If we reverse the endpoints of path 2, then the integral changes sign,

\[W_{2}=\int_{B}^{A} \overrightarrow{\mathbf{F}}_{\mathrm{c}}(2) \cdot d \overrightarrow{\mathbf{r}}_{2}=-\int_{A}^{B} \overrightarrow{\mathbf{F}}_{\mathrm{c}}(2) \cdot d \overrightarrow{\mathbf{r}}_{2} \nonumber \]

We can then substitute Equation (14.2.13) into Equation (14.2.12) to find that the work done around the closed path is

\[W=\int_{A}^{B} \overrightarrow{\mathbf{F}}_{\mathrm{c}}(1) \cdot d \overrightarrow{\mathbf{r}}_{1}-\int_{A}^{B} \overrightarrow{\mathbf{F}}_{\mathrm{c}}(2) \cdot d \overrightarrow{\mathbf{r}}_{2} \nonumber \]

Since the force is conservative, the work done between the points A to B is independent of the path, so

\[\int_{A}^{B} \overrightarrow{\mathbf{F}}_{\mathrm{c}}(1) \cdot d \overrightarrow{\mathbf{r}}_{1}=\int_{A}^{B} \overrightarrow{\mathbf{F}}_{\mathrm{c}}(2) \cdot d \overrightarrow{\mathbf{r}}_{2} \nonumber \]

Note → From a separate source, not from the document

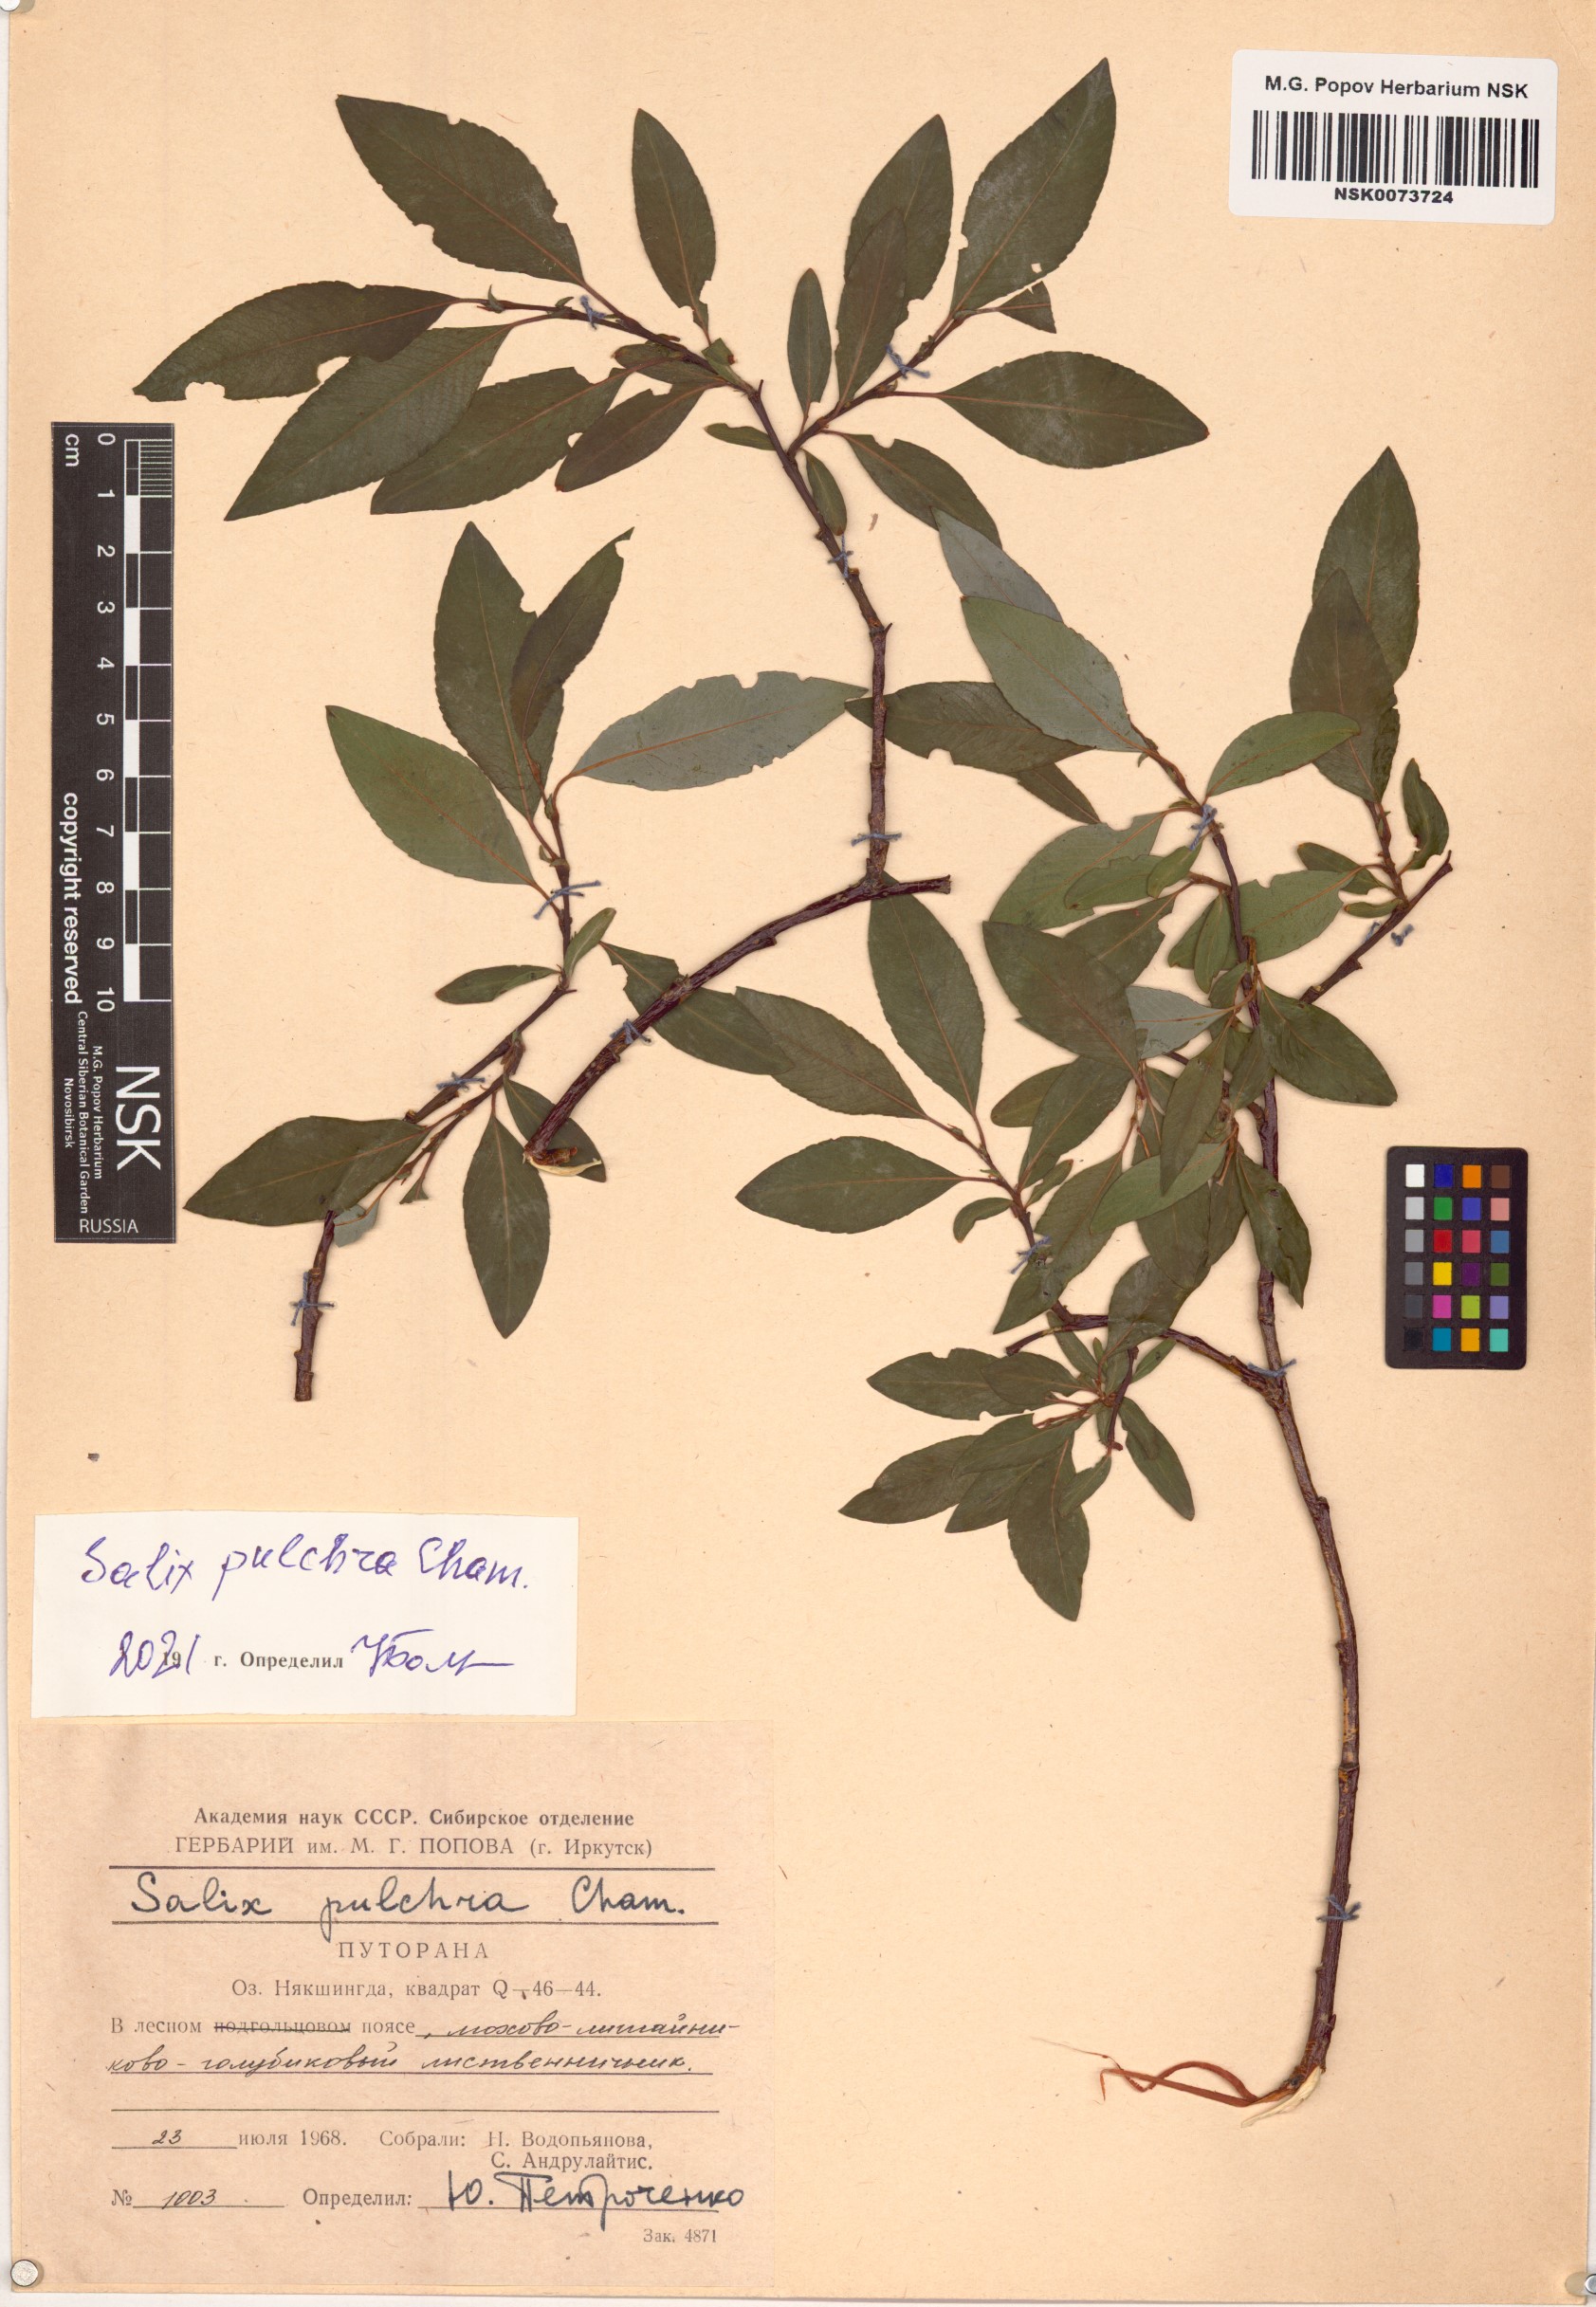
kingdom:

We now use path independence of work for a conservative force (Equation (14.2.15) in Equation (14.2.14)) to conclude that the work done by a conservative force around a closed path is zero,

\[W=\oint_{\text {closed }} \overrightarrow{\mathbf{F}}_{\mathrm{c}} \cdot d \overrightarrow{\mathbf{r}}=0 \nonumber \]